In June 2013, 3D Realms sued Gearbox for unpaid royalties as well as unpaid money for selling the Duke Nukem intellectual property. The lawsuit was dropped in September 2013 with 3D Realms apologizing with an announcement that it had resolved any differences it had with Gearbox. In February 2014, Gearbox sued 3D Realms, Interceptor Entertainment and Apogee Software, LLC for developing a new game called Duke Nukem: Mass Destruction. Gearbox stated that it was still the rights holder of the Duke Nukem franchise, and permission had not been granted by it to develop the game. 3D Realms soon after released a statement admitting its wrongdoing. The lawsuit was settled in August 2015, with Gearbox stressing that it was still the lawful owner of the Duke Nukem intellectual property.
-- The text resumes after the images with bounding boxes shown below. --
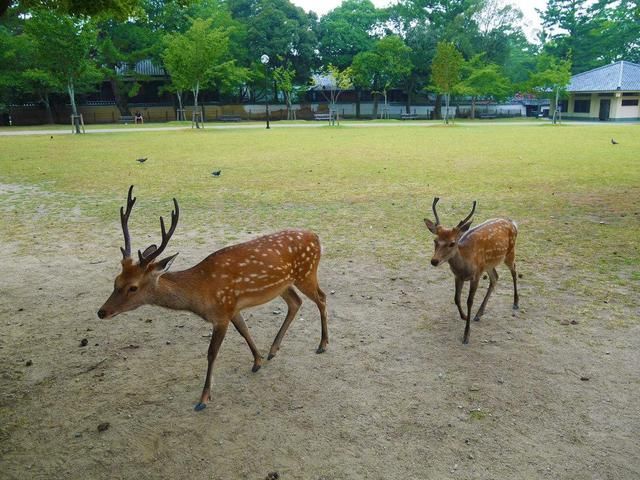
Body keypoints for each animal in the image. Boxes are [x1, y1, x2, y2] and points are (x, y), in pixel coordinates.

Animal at [100, 186, 330, 410]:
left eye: (133, 287)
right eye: (116, 280)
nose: (102, 312)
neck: (200, 293)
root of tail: (316, 237)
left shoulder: (221, 314)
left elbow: (211, 353)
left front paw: (203, 399)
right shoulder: (232, 309)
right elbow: (245, 331)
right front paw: (257, 361)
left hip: (306, 273)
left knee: (322, 297)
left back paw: (322, 344)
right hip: (284, 285)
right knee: (296, 302)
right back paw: (273, 350)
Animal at [424, 197, 520, 344]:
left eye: (452, 243)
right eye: (435, 240)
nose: (434, 261)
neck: (465, 264)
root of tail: (513, 223)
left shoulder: (476, 275)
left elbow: (469, 301)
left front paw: (466, 335)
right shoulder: (458, 276)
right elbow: (456, 298)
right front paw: (464, 316)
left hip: (510, 252)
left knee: (514, 271)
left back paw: (515, 303)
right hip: (488, 265)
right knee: (495, 277)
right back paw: (479, 313)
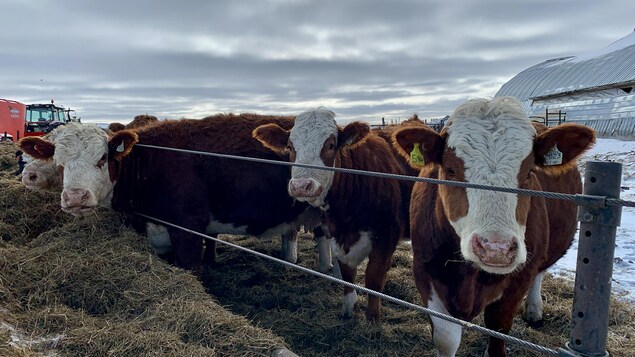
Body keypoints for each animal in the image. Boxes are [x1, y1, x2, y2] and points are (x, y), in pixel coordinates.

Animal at [253, 107, 408, 322]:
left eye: (331, 145)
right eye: (290, 147)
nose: (301, 186)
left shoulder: (386, 236)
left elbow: (374, 278)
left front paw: (372, 319)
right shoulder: (336, 233)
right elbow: (347, 274)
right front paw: (348, 309)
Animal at [388, 95, 596, 356]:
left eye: (529, 171)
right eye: (451, 170)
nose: (495, 248)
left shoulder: (518, 279)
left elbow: (498, 328)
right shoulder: (425, 271)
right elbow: (446, 338)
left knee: (541, 271)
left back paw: (534, 310)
===3D Realms Entertainment===
==== Acquisition by SDN Invest and relaunch (2014–2021) ====

In March 2014, SDN Invest, the part-owner of Interceptor Entertainment, acquired 3D Realms for an undisclosed sum. Mike Nielsen, the founder and chairman of SDN Invest, became the new chief executive officer of 3D Realms, headquartered in Aalborg, Denmark and incorporated in 2015 as 3D Realms Entertainment ApS. Miller remained with the company as a creative consultant, while Apogee Software LLC retained the license to the Apogee brand and library.
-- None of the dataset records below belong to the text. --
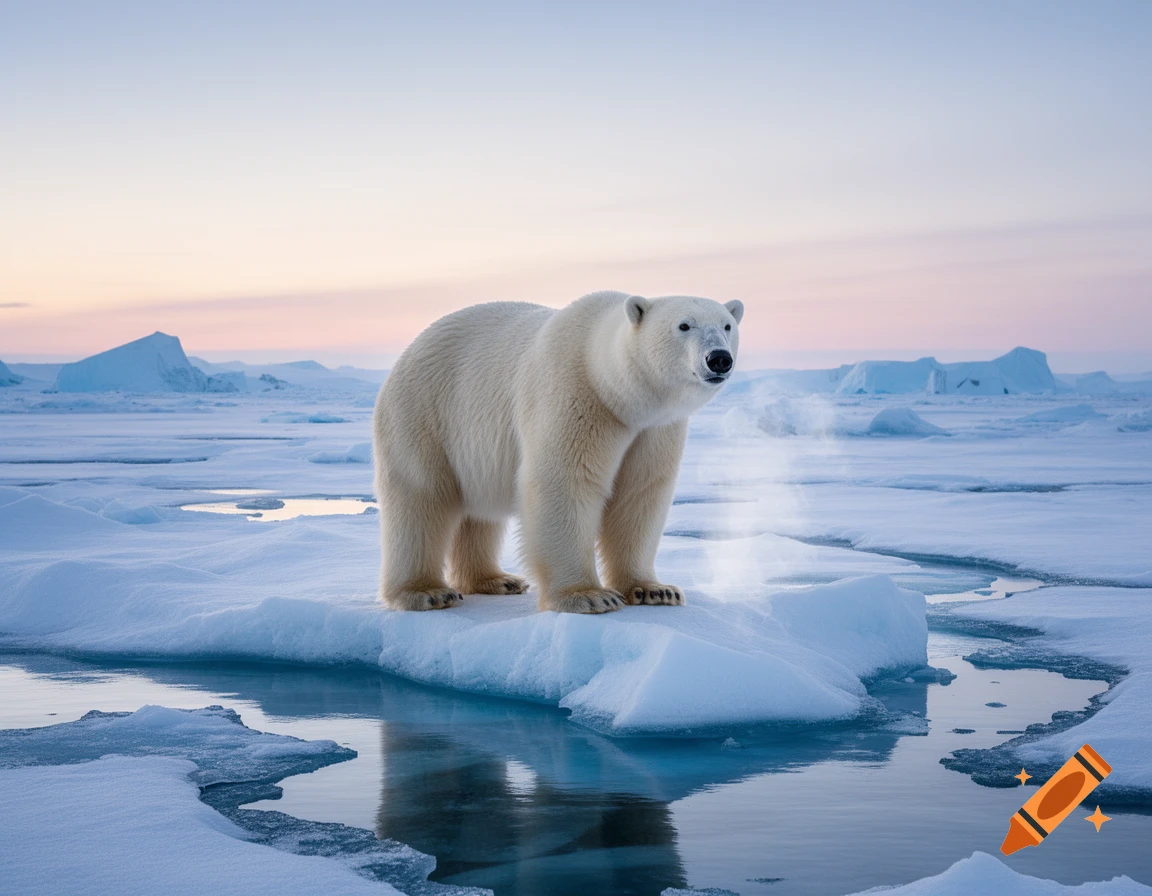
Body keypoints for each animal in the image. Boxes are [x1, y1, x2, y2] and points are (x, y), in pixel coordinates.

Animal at [372, 290, 743, 614]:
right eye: (684, 325)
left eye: (727, 325)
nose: (719, 359)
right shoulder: (576, 396)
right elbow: (565, 482)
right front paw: (589, 596)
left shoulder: (654, 430)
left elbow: (640, 494)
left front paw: (655, 590)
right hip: (424, 414)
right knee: (421, 498)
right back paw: (427, 592)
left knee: (480, 513)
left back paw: (496, 580)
In May 2014, 3D Realms announced it was to publish Bombshell by Interceptor Entertainment, and in October 2014 the company returned to distributing its own titles with a digital anthology collection. Bombshell was released on January 29, 2016, as 3D Realms' first published title since 2005.

On February 28, 2018, 3D Realms announced the game Ion Maiden, a prequel to Bombshell, developed by Voidpoint and using Ken Silverman's Build Engine. In May 2019, the company was hit with a $2 million trademark infringement lawsuit by heavy metal group Iron Maiden who claimed Ion Maiden was "nearly identical to the Iron Maiden trademark in appearance, sound and overall commercial impression" and was "attempting to trade off on Iron Maiden's notoriety." In July 2019, 3D Realms and Voidpoint changed the name of Ion Maiden to Ion Fury to end to the lawsuit. Ion Fury was released on August 15, 2019. Since then, 3D Realms published Ghostrunner (2020) and announced several projects which have been under development for multiple years without further notice.
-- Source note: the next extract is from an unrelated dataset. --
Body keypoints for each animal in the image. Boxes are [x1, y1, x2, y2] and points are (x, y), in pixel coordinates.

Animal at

In April 2021, Miller and Nagy acquired the Apogee name from 3D Realms and relaunched Apogee Software LLC as Apogee Entertainment. In 2022, Miller stated in a blog post that he was now uninvolved with 3D Realms and that "[the company] no longer has any link to the past, other than in name only" because he was no longer there to help design and fund games.

==== Acquisition by Embracer Group (2021–2023) ====

In August 2021, Embracer Group announced that it acquired the company through Saber Interactive, which will be the parent company. 3D Realms published Cultic on October 13 (2022).

In March 2023, 3D Realms announced that it hired Justin Burnham (formerly of Devolver Digital, Good Shepherd) to the position of CCO.

==== Reboot (2023–present) ====
On September 30, 2023, 3D Realms held its 4th annual Realms Deep event modernizing the company's branding and announcing release dates for several previously unreleased titles. Two days later on October 2, it published Ion Fury: Aftershock in collaboration with developer Voidpoint.

On October 24, 2023, 3D Realms published Ripout into early access in collaboration with developer Pet Project Games. On November 16, 3D Realms published The Kindeman Remedy in collaboration with developer Troglobyte Games.

On December 5, 2023, 3D Realms co-published (with Interplay) the Slipgate Ironworks-developed Kingpin Reloaded. In mid-December, "at least half" of 3D Realms and Slipgate Ironworks was laid off as part of Embracer's restructuring. Layoffs continued into January 2024.

On January 24, 2024, 3D Realms co-published (with Fulqrum Publishing) the Slipgate Ironworks-developed Graven out of early access. On February 27, 3D Realms co-published (with Fulqrum Publishing) the Slipgate Ironworks and Killpixel Games-developed Wrath: Aeon of Ruin out of early access.

In March 2024, Saber Interactive was sold to Beacon Interactive, a new company from Saber co-founder Matthew Karch. Many of Saber's studios, including 3D Realms, were included in the sale.